Get the Race Guide
It's our tenth year running at Zion and our tenth year as a company. Zion is the backyard for many of our staff, so this national park holds an extra special place in our hearts. Our roots run deep here and we can't wait to share this incredible landscape with you.
As you finalize your training and wrap-up the physical elements of preparing for this half marathon, we ask that you also prepare your travel and logistics. We've put together a race guide to help you know what to expect on race weekend.
For all of the race details, please check out the Race Guide and podcast. The podcast is an audio version of the race guide and provides the same great information in a fun, lively one-hour listen. Pop it on while you run errands, fold laundry, or whatever mundane task you need to spice up! The standard digital race guide will allow you to see where the expo is, where to park, etc. We recommend that you pay attention to these pages:
- Page 2-3: Race Expo + Bib Pick-up
- Page 4-5: Race Details
- Page 5: Map + Elevation
- Page 6: Parking + Spectator Info
On race day, you may notice some people with different markings on their bib. If you look at the special indication area of the bib, you may see our Wander Project logo (a small teal circle in the top right corner), they are running as part of our Charity Bib Program.

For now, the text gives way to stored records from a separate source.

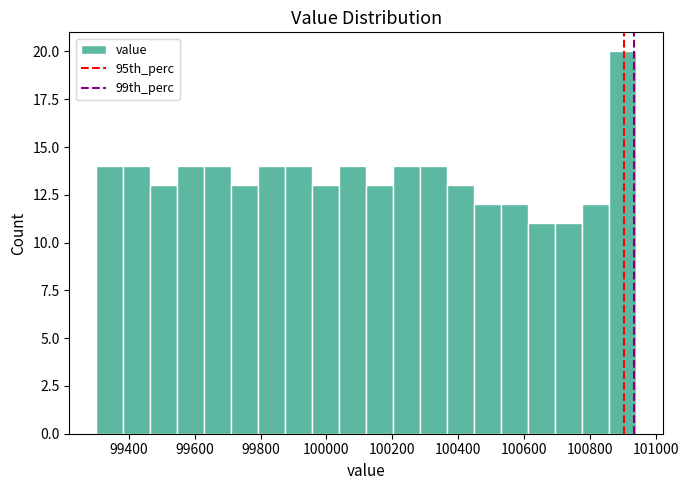

Reading left to right, transcribe this chart: for each bar, give the range it covers on the x-axis and its height. Neither the bar edges nor the heights are printed on the chart, so give them approximately, as read against the axes.

99300 to 99380: 14
99380 to 99460: 14
99460 to 99540: 13
99540 to 99620: 14
99620 to 99720: 14
99720 to 99800: 13
99800 to 99880: 14
99880 to 99960: 14
99960 to 100040: 13
100040 to 100120: 14
100120 to 100200: 13
100200 to 100280: 14
100280 to 100360: 14
100360 to 100440: 13
100440 to 100520: 12
100520 to 100620: 12
100620 to 100700: 11
100700 to 100780: 11
100780 to 100860: 12
100860 to 100940: 20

Charity Bib athletes fundraise for their race registration. They have the option of fundraising for one of our official partners, or they can fundraise for a cause of their choice. It's a great way to add a little extra "oomph" to your running journey and it helps a wide variety of deserving causes.
To learn more about how to run with a Charity Bib or to support some of our existing athletes, visit this page!
In and around Zion National Park, archaeological evidence is found of Native Americans from the Archaic culture, from Ancestral Puebloan (Anasazi) and Fremont cultures, and most recently from Southern Paiute culture. The Paiute called this place Mukuntuweap. Mukkuntuweap is believed to mean “straight canyon” or “straight river,” though there is also record that the Paiute more frequently referred to the canyon as “Loogoon” which means “quiver of arrows”).
Today a hike to Zion Canyon Overlook may give you a glimpse of this “straight canyon” that inspired the name.
- For 24% of you, this will be your first half marathon
- 59% of you have never been to Zion National Park - Welcome!
- We have runners from 4 countries and all 50 states!